LOAD DATA|V4.3.1|OceanBase Database| docs|Distributed Database

LOAD DATA

Last Updated：2026-04-15 08:25:15 Updated

Description

The statement is used to import data from an external source.

Notice

Tables with triggers are not supported.
To import data from an external file, you need to have the FILE privilege and meet the following requirements:
- When you import a server file, you must set the system variable secure_file_priv in advance to specify the path that is accessible for importing or exporting files.
- When you import a local file, you must add the --local-infile[=1] option when you start the MySQL/[OBClient](https://www.oceanbase.com/softwarecenter-cloud) client to enable the data loading feature from the local file system.

The LOAD DATA statement in OceanBase Database allows you to load data from the following types of input files:

Server (OBServer) node files: files that are stored on the OBServer nodes of OceanBase Database. You can use the LOAD DATA INFILE statement to load data from server node files to database tables.
Client (local) files: files that are stored in the local file system of the client. You can use the LOAD DATA LOCAL INFILE statement to load data from client local files to database tables.

Note

When OceanBase Database executes the LOAD DATA LOCAL INFILE statement, the system automatically adds the IGNORE option.
OSS files: files that are stored in the OSS file system. You can use the LOAD DATA REMOTE_OSS INFILE statement to load data from OSS files to database tables.

The LOAD DATA statement currently supports importing data from CSV files. The entire import process consists of the following steps:

Parse the file: OceanBase Database reads data from the file based on the specified file name, and then parses the data in the file based on the specified degree of parallelism.
Distribute data: As OceanBase Database is a distributed database, the data in different partitions may be distributed on different OBServer nodes. The LOAD DATA statement calculates where the parsed data should be sent to based on the OBServer nodes.
Insert data: After the data is received by the target OBServer node, an INSERT statement is executed locally to insert the data into the corresponding partition.

Syntax

LOAD DATA
    [/*+ PARALLEL(N) [load_batch_size(M)] [APPEND | direct(bool, int, [load_mode])] */]
    [REMOTE_OSS | LOCAL] INFILE 'file_name'
    [REPLACE | IGNORE]
    INTO TABLE table_name
    [{FIELDS | COLUMNS}
        [TERMINATED BY 'string']
        [[OPTIONALLY] ENCLOSED BY 'char']
        [ESCAPED BY 'char']
    ]
    [LINES
        [STARTING BY 'string']
        [TERMINATED BY 'string']
    ]
    [IGNORE number {LINES | ROWS}]
    [(column_name_var
        [, column_name_var] ...)]

load_mode:
    'full' 
    | 'inc_replace'

Parameter description

Parameter	Description
parallel(N)	The degree of parallelism for loading data. The default value of `N` is `4`.
load_batch_size(M)	The batch size for inserting data. The default value of `M` is `100`. We recommend that you set this parameter to a value within the range of [100,1000].

Problems to solve:
A) Print the stretch of the LOAD DATA page from "To import data from an external file, you" through "node files to database tables.".
B) Proceed with the LOAD DATA page from the point where it stops.
The rows that come after this page are not needed.

Entries provided:
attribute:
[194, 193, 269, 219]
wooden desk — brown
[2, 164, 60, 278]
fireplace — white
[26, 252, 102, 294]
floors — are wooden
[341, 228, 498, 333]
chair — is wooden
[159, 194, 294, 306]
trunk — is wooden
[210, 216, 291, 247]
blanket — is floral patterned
---
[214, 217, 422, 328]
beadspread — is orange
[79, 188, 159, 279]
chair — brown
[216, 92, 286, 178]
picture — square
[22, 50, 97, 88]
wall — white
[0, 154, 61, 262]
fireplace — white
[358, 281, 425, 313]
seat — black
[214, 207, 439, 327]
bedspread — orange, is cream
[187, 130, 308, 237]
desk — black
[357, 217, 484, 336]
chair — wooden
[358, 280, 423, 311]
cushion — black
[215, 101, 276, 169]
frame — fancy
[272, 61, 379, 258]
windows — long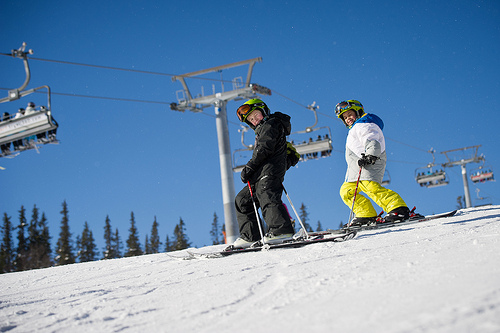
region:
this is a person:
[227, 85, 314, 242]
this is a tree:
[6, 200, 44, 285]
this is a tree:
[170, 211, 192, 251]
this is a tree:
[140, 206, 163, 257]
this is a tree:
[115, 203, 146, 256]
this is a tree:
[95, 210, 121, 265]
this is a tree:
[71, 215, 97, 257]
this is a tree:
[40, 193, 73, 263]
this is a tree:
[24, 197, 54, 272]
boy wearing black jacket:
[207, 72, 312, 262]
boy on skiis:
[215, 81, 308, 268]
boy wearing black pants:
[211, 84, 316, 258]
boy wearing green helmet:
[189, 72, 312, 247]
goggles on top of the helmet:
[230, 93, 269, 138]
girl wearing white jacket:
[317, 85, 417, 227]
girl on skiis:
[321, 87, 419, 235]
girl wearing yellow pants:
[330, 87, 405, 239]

Task-by-task answers:
A)
To import data from an external file, you need to have the FILE privilege and meet the following requirements:
- When you import a server file, you must set the system variable secure_file_priv in advance to specify the path that is accessible for importing or exporting files.
- When you import a local file, you must add the --local-infile[=1] option when you start the MySQL/[OBClient](https://www.oceanbase.com/softwarecenter-cloud) client to enable the data loading feature from the local file system.

The LOAD DATA statement in OceanBase Database allows you to load data from the following types of input files:

Server (OBServer) node files: files that are stored on the OBServer nodes of OceanBase Database. You can use the LOAD DATA INFILE statement to load data from server node files to database tables.

B)
APPEND \| direct()	The hint to enable direct load. By default, the `APPEND` hint is equivalent to `direct(true, 0)`, and online statistics collection can also be enabled with the `GATHER_OPTIMIZER_STATISTICS` hint. The parameters of the `direct()` hint are described as follows: `bool`: specifies whether to sort the data to be written. The value `true` specifies to sort the data, and the value `false` specifies not to sort the data. `int`: specifies the maximum number of tolerated error rows. `load_mode`: an optional parameter that specifies the direct load mode. The value must be enclosed in single quotation marks (''). The following modes are supported: `full`: the default mode, which specifies to perform full direct load. `inc_replace`: the incremental direct load mode with the semantics of the `replace` clause. Notice If you set `load_mode` to `inc_replace`, you cannot specify the `REPLACE` or `IGNORE` keyword in the `LOAD DATA` statement. The incremental direct load feature is currently in the experimental stage. To avoid impacting the stability of the system, we recommend that you do not use it in a production environment. For more information about how to use the `LOAD DATA` statement to perform direct load, see Import data or files by using the LOAD DATA statement.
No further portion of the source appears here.